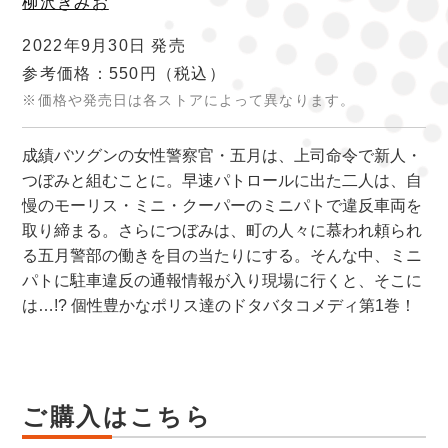
柳沢きみお
2022年9月30日 発売
参考価格：550円
（税込）
※価格や発売日は各ストアによって異なります。
成績バツグンの女性警察官・五月は、上司命令で新人・
つぼみと組むことに。早速パトロールに出た二人は、自
慢のモーリス・ミニ・クーパーのミニパトで違反車両を
取り締まる。さらにつぼみは、町の人々に慕われ頼られ
る五月警部の働きを目の当たりにする。そんな中、ミニ
パトに駐車違反の通報情報が入り現場に行くと、そこに
は…!? 個性豊かなポリス達のドタバタコメディ第1巻！
ご購入はこちら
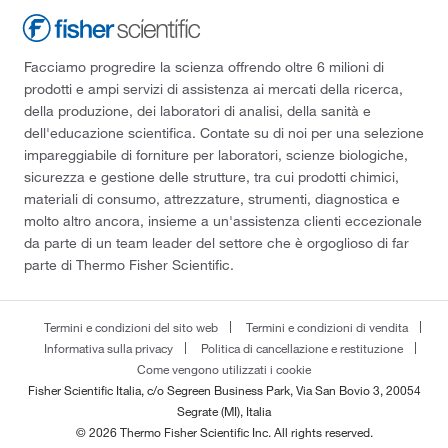
Facciamo progredire la scienza offrendo oltre 6 milioni di
prodotti e ampi servizi di assistenza ai mercati della ricerca,
della produzione, dei laboratori di analisi, della sanità e
dell'educazione scientifica. Contate su di noi per una selezione
impareggiabile di forniture per laboratori, scienze biologiche,
sicurezza e gestione delle strutture, tra cui prodotti chimici,
materiali di consumo, attrezzature, strumenti, diagnostica e
molto altro ancora, insieme a un'assistenza clienti eccezionale
da parte di un team leader del settore che è orgoglioso di far
parte di Thermo Fisher Scientific.
Termini e condizioni del sito web
Termini e condizioni di vendita
Informativa sulla privacy
Politica di cancellazione e restituzione
Come vengono utilizzati i cookie
Fisher Scientific Italia, c/o Segreen Business Park, Via San Bovio 3, 20054
Segrate (MI), Italia
© 2026 Thermo Fisher Scientific Inc. All rights reserved.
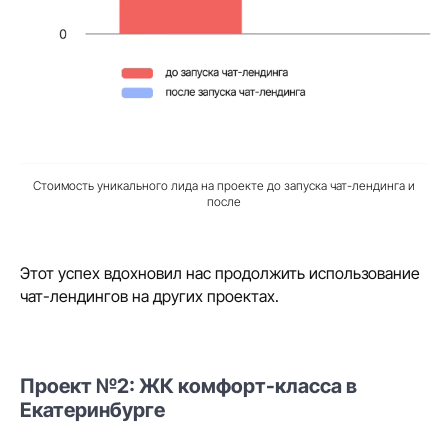
Хотите больше кейсов и статей
с аналитикой и разбором
работающих инструментов
в маркетинге недвижимости?
Мы публикуем их в трёх
каналах — Telegram, MAX и email.
Стоимость уникального лида на проекте до запуска чат-лендинга и
Выбирайте, где вам удобнее читать,
после
и подписывайтесь
Будем на связи в вашем любимом
канале
Этот успех вдохновил нас продолжить использование
чат-лендингов на других проектах.
Читать Tg-канал
Читать в MAX
Читать в рассылке
Проект №2: ЖК комфорт-класса в
Екатеринбурге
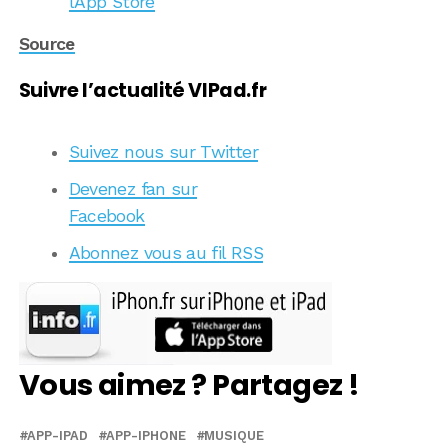
l’App Store
Source
Suivre l’actualité VIPad.fr
Suivez nous sur Twitter
Devenez fan sur
Facebook
Abonnez vous au fil RSS
Vous aimez ? Partagez !
APP-IPAD
APP-IPHONE
MUSIQUE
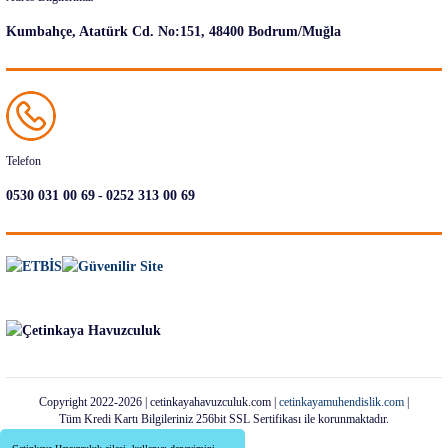
Kumbahçe, Atatürk Cd. No:151, 48400 Bodrum/Muğla
Telefon
-
0530 031 00 69
0252 313 00 69
Copyright 2022-2026 | cetinkayahavuzculuk.com |
cetinkayamuhendislik.com
|
Tüm Kredi Kartı Bilgileriniz 256bit SSL Sertifikası ile korunmaktadır.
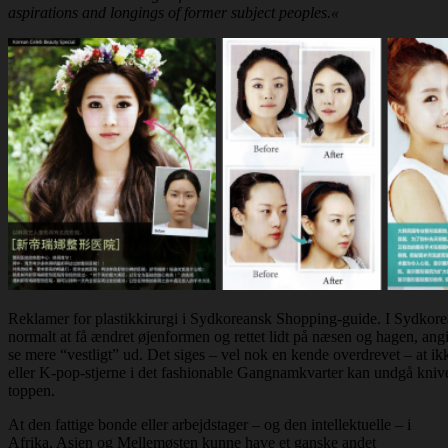
aspirations and longings of former subject peoples.«
Reklamer for plastikkirurgi i Sydkoreansk Shopping-guide. I Sydkorea
normalt at få ændret øjenformen og rettet lidt på næsen og hagen, angi
se mere “vestligt” ud. Det siges – vel nok en kende overdrevet – at ikk
eller K-pop-stjerne i det fashionable Gangnamkvarter kan undgå kniv
toppen.
At den fattige bonde eller arbejdstager – og den intellektuelle – i
Afrika, Asien og Mellemøsten kunne have et ganske andet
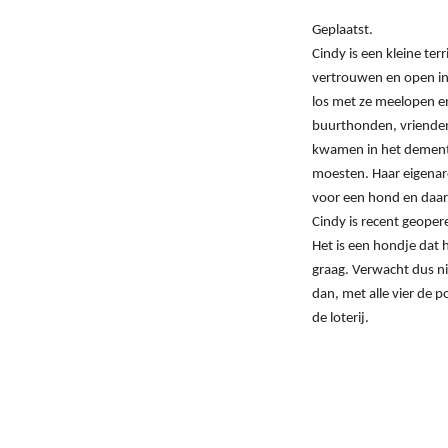
Geplaatst.
Cindy is een kleine te
vertrouwen en open in 
los met ze meelopen en
buurthonden, vrienden,
kwamen in het demente
moesten. Haar eigenar
voor een hond en daar
Cindy is recent geoper
Het is een hondje dat h
graag. Verwacht dus nie
dan, met alle vier de po
de loterij.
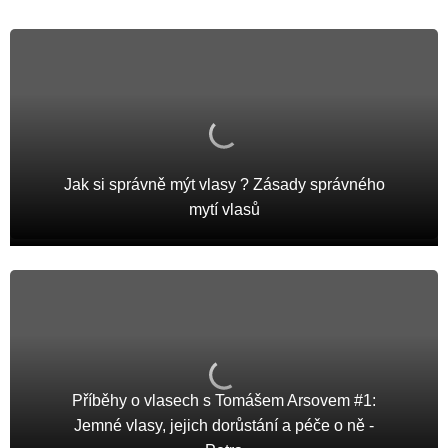
Jak si správně mýt vlasy ? Zásady správného
mytí vlasů
Příběhy o vlasech s Tomášem Arsovem #1:
Jemné vlasy, jejich dorůstání a péče o ně -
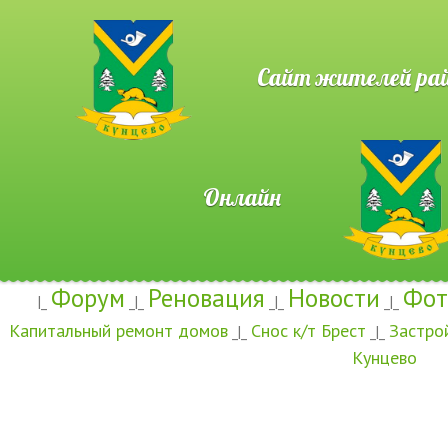
Сайт жителей район
Онлайн
Форум
Реновация
Новости
Фот
|_
_|_
_|_
_|_
Капитальный ремонт домов
Снос к/т Брест
Застро
_|_
_|_
Кунцево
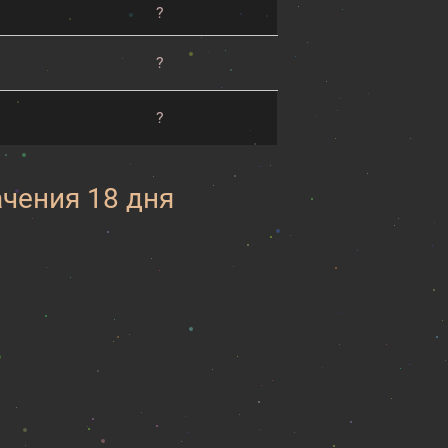
?
?
?
ачения 18 дня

◆ **EXERCISE INSTRUCTIONS**: Retype the material in full, exactly as written, and exclude the pictures.

◆ **RESPONSE FOR THIS EXERCISE**:
柳沢きみお
2022年9月30日 発売
参考価格：550円
（税込）
※価格や発売日は各ストアによって異なります。
成績バツグンの女性警察官・五月は、上司命令で新人・
つぼみと組むことに。早速パトロールに出た二人は、自
慢のモーリス・ミニ・クーパーのミニパトで違反車両を
取り締まる。さらにつぼみは、町の人々に慕われ頼られ
る五月警部の働きを目の当たりにする。そんな中、ミニ
パトに駐車違反の通報情報が入り現場に行くと、そこに
は…!? 個性豊かなポリス達のドタバタコメディ第1巻！
ご購入はこちら
Facciamo progredire la scienza offrendo oltre 6 milioni di
prodotti e ampi servizi di assistenza ai mercati della ricerca,
della produzione, dei laboratori di analisi, della sanità e
dell'educazione scientifica. Contate su di noi per una selezione
impareggiabile di forniture per laboratori, scienze biologiche,
sicurezza e gestione delle strutture, tra cui prodotti chimici,
materiali di consumo, attrezzature, strumenti, diagnostica e
molto altro ancora, insieme a un'assistenza clienti eccezionale
da parte di un team leader del settore che è orgoglioso di far
parte di Thermo Fisher Scientific.
Termini e condizioni del sito web
Termini e condizioni di vendita
Informativa sulla privacy
Politica di cancellazione e restituzione
Come vengono utilizzati i cookie
Fisher Scientific Italia, c/o Segreen Business Park, Via San Bovio 3, 20054
Segrate (MI), Italia
© 2026 Thermo Fisher Scientific Inc. All rights reserved.
Хотите больше кейсов и статей
с аналитикой и разбором
работающих инструментов
в маркетинге недвижимости?
Мы публикуем их в трёх
каналах — Telegram, MAX и email.
Стоимость уникального лида на проекте до запуска чат-лендинга и
Выбирайте, где вам удобнее читать,
после
и подписывайтесь
Будем на связи в вашем любимом
канале
Этот успех вдохновил нас продолжить использование
чат-лендингов на других проектах.
Читать Tg-канал
Читать в MAX
Читать в рассылке
Проект №2: ЖК комфорт-класса в
Екатеринбурге
l’App Store
Source
Suivre l’actualité VIPad.fr
Suivez nous sur Twitter
Devenez fan sur
Facebook
Abonnez vous au fil RSS
Vous aimez ? Partagez !
APP-IPAD
APP-IPHONE
MUSIQUE
Kumbahçe, Atatürk Cd. No:151, 48400 Bodrum/Muğla
Telefon
-
0530 031 00 69
0252 313 00 69
Copyright 2022-2026 | cetinkayahavuzculuk.com |
cetinkayamuhendislik.com
|
Tüm Kredi Kartı Bilgileriniz 256bit SSL Sertifikası ile korunmaktadır.
aspirations and longings of former subject peoples.«
Reklamer for plastikkirurgi i Sydkoreansk Shopping-guide. I Sydkorea
normalt at få ændret øjenformen og rettet lidt på næsen og hagen, angi
se mere “vestligt” ud. Det siges – vel nok en kende overdrevet – at ikk
eller K-pop-stjerne i det fashionable Gangnamkvarter kan undgå kniv
toppen.
At den fattige bonde eller arbejdstager – og den intellektuelle – i
Afrika, Asien og Mellemøsten kunne have et ganske andet
Geplaatst.
Cindy is een kleine te
vertrouwen en open in 
los met ze meelopen en
buurthonden, vrienden,
kwamen in het demente
moesten. Haar eigenar
voor een hond en daar
Cindy is recent geoper
Het is een hondje dat h
graag. Verwacht dus nie
dan, met alle vier de po
de loterij.
Jak si správně mýt vlasy ? Zásady správného
mytí vlasů
Příběhy o vlasech s Tomášem Arsovem #1:
Jemné vlasy, jejich dorůstání a péče o ně -
Сайт жителей район
Онлайн
Форум
Реновация
Новости
Фот
|_
_|_
_|_
_|_
Капитальный ремонт домов
Снос к/т Брест
Застро
_|_
_|_
Кунцево
?
?
?
ачения 18 дня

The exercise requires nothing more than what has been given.